The Search Revolution continues with DailyPerfect’s web voodoo


The Search Revolution continues with DailyPerfect’s web voodoo

DailyPerfectOne of the most interesting things about the web in 2009 is the ease with which people can be tracked across the internet. The Backtype system we use here at TheNextWeb frequently gets people talking as it ‘magically’ pulls in comments people have left about our posts around the web.

Similar web voodoo has been employed by new service DailyPerfect. Originally announced in January, the service from  Louis Kanganis and former Skype staff Asko Seeba and Ahti Heinla has now gone live.

DailyPerfect asks you to do just one thing; enter your full name on their front page. With just that information, it analyses publicly available information about people with your name from across the internet. This ‘digital footprint’ includes websites, forums, social networks and the like. From here it displays a list of current news stories from around the web that it thinks you will be interested in.
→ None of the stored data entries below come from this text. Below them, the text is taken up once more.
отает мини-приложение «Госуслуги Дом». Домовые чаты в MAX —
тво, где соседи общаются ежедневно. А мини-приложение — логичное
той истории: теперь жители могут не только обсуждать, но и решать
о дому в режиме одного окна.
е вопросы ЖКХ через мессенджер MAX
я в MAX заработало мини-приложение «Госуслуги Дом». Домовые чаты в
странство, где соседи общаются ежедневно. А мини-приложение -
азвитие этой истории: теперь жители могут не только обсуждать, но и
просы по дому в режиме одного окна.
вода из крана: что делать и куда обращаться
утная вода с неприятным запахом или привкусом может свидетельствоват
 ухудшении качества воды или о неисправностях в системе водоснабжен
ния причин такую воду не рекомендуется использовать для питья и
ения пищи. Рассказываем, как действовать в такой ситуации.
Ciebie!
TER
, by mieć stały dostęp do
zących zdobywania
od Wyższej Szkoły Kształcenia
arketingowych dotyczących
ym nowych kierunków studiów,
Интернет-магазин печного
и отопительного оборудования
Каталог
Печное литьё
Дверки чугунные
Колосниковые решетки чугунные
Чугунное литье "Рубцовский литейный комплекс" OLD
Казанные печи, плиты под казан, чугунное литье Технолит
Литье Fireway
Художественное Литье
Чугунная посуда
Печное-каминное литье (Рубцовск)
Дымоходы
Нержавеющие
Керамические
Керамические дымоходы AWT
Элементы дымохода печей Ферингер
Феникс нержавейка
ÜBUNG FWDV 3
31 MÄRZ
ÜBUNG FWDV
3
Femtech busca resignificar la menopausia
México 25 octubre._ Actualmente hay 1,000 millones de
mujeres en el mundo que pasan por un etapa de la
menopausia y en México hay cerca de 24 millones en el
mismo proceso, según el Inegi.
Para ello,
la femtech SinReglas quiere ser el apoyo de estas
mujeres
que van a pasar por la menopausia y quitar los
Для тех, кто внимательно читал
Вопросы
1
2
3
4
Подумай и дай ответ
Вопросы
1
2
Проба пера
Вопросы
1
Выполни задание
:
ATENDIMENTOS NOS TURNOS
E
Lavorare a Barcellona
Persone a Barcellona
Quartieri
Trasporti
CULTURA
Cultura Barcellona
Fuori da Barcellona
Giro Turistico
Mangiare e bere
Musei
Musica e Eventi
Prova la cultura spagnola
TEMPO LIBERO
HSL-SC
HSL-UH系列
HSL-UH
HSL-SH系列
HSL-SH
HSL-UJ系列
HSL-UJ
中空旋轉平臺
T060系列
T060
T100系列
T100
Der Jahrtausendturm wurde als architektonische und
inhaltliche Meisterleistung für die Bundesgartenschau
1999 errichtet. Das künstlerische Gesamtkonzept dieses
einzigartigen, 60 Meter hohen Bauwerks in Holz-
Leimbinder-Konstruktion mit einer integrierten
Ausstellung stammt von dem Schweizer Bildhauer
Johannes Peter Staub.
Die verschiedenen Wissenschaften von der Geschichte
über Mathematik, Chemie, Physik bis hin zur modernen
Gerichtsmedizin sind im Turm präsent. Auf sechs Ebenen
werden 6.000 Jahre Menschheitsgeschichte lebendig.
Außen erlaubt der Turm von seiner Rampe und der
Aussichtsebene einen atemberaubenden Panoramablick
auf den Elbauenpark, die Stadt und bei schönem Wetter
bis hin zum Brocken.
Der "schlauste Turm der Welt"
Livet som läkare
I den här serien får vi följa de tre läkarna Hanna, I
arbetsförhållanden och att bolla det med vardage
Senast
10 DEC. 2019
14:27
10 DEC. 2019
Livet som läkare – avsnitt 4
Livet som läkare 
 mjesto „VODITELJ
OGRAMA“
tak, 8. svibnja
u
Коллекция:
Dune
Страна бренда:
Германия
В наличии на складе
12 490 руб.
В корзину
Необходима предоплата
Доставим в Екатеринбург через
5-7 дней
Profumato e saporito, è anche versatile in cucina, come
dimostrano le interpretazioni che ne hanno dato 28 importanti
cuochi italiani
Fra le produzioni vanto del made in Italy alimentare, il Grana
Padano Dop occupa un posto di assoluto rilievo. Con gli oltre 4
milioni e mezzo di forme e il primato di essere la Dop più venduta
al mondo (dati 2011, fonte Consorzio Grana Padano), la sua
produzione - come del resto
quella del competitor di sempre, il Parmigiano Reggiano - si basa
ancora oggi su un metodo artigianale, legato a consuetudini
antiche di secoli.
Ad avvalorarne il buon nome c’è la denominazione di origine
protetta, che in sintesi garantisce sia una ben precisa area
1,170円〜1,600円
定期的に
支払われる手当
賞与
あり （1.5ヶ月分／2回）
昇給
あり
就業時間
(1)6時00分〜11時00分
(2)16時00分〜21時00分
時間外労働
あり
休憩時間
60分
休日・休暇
I was particularly keen to see how it would handle my results. My namesakes include a notorious Australian mass murderer and a man who writes Chess simulation software ; would it think I was interested in nothing but killing and boardgames?

Well, the results were surprisingly good. It brought up a large number of reviews of iPhone apps and a variety of tech news, meaning it obviously correctly guessed my interests. A couple of stories about deaths and chess did creep in but it’s very easy to fine-tune the results through rating the topics it thinks you’re interested in.

The site is intended as a demonstration of their API that allows developers to harness this personalisation technology in their own projects. It’s being targeted at sites with lots of content and lots of users. For example, a large news site like the New York Times could ask visitors to type in their name and retrieve stories relevant to them.

In the past month we’ve seen Wolfram Alpha and Google Squared launch. DailyPerfect is another example of the automated, interpretative search technology that’s going to change the way we use the web forever.